(TASK DESCRIPTION)
Return every line of the listing below word for word, with the same line breaks and punctuation.
------------------------
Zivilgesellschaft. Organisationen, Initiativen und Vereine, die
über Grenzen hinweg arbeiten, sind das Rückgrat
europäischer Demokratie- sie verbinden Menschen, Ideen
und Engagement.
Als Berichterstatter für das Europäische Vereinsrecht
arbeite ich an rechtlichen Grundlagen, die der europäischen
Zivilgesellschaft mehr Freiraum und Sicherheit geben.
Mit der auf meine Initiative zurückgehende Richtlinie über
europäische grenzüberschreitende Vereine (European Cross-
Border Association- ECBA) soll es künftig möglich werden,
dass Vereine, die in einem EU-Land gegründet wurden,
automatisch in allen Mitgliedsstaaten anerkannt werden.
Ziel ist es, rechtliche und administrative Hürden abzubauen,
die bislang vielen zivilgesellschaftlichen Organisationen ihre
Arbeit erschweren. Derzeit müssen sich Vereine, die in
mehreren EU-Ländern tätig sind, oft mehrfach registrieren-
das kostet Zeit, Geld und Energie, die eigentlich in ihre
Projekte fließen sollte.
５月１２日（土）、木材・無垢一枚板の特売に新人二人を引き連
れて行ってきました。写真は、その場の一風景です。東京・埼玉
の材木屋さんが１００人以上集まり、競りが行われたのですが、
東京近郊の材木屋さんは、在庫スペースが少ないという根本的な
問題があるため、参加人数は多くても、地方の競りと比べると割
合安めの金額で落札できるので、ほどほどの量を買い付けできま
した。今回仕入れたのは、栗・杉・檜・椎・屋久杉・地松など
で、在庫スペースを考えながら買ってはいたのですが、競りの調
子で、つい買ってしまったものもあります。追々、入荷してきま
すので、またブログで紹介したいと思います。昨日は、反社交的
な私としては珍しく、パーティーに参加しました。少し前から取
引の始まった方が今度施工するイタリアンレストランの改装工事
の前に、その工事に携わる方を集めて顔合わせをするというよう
------------------------
(ANSWER)
Zivilgesellschaft. Organisationen, Initiativen und Vereine, die
über Grenzen hinweg arbeiten, sind das Rückgrat
europäischer Demokratie- sie verbinden Menschen, Ideen
und Engagement.
Als Berichterstatter für das Europäische Vereinsrecht
arbeite ich an rechtlichen Grundlagen, die der europäischen
Zivilgesellschaft mehr Freiraum und Sicherheit geben.
Mit der auf meine Initiative zurückgehende Richtlinie über
europäische grenzüberschreitende Vereine (European Cross-
Border Association- ECBA) soll es künftig möglich werden,
dass Vereine, die in einem EU-Land gegründet wurden,
automatisch in allen Mitgliedsstaaten anerkannt werden.
Ziel ist es, rechtliche und administrative Hürden abzubauen,
die bislang vielen zivilgesellschaftlichen Organisationen ihre
Arbeit erschweren. Derzeit müssen sich Vereine, die in
mehreren EU-Ländern tätig sind, oft mehrfach registrieren-
das kostet Zeit, Geld und Energie, die eigentlich in ihre
Projekte fließen sollte.
５月１２日（土）、木材・無垢一枚板の特売に新人二人を引き連
れて行ってきました。写真は、その場の一風景です。東京・埼玉
の材木屋さんが１００人以上集まり、競りが行われたのですが、
東京近郊の材木屋さんは、在庫スペースが少ないという根本的な
問題があるため、参加人数は多くても、地方の競りと比べると割
合安めの金額で落札できるので、ほどほどの量を買い付けできま
した。今回仕入れたのは、栗・杉・檜・椎・屋久杉・地松など
で、在庫スペースを考えながら買ってはいたのですが、競りの調
子で、つい買ってしまったものもあります。追々、入荷してきま
すので、またブログで紹介したいと思います。昨日は、反社交的
な私としては珍しく、パーティーに参加しました。少し前から取
引の始まった方が今度施工するイタリアンレストランの改装工事
の前に、その工事に携わる方を集めて顔合わせをするというよう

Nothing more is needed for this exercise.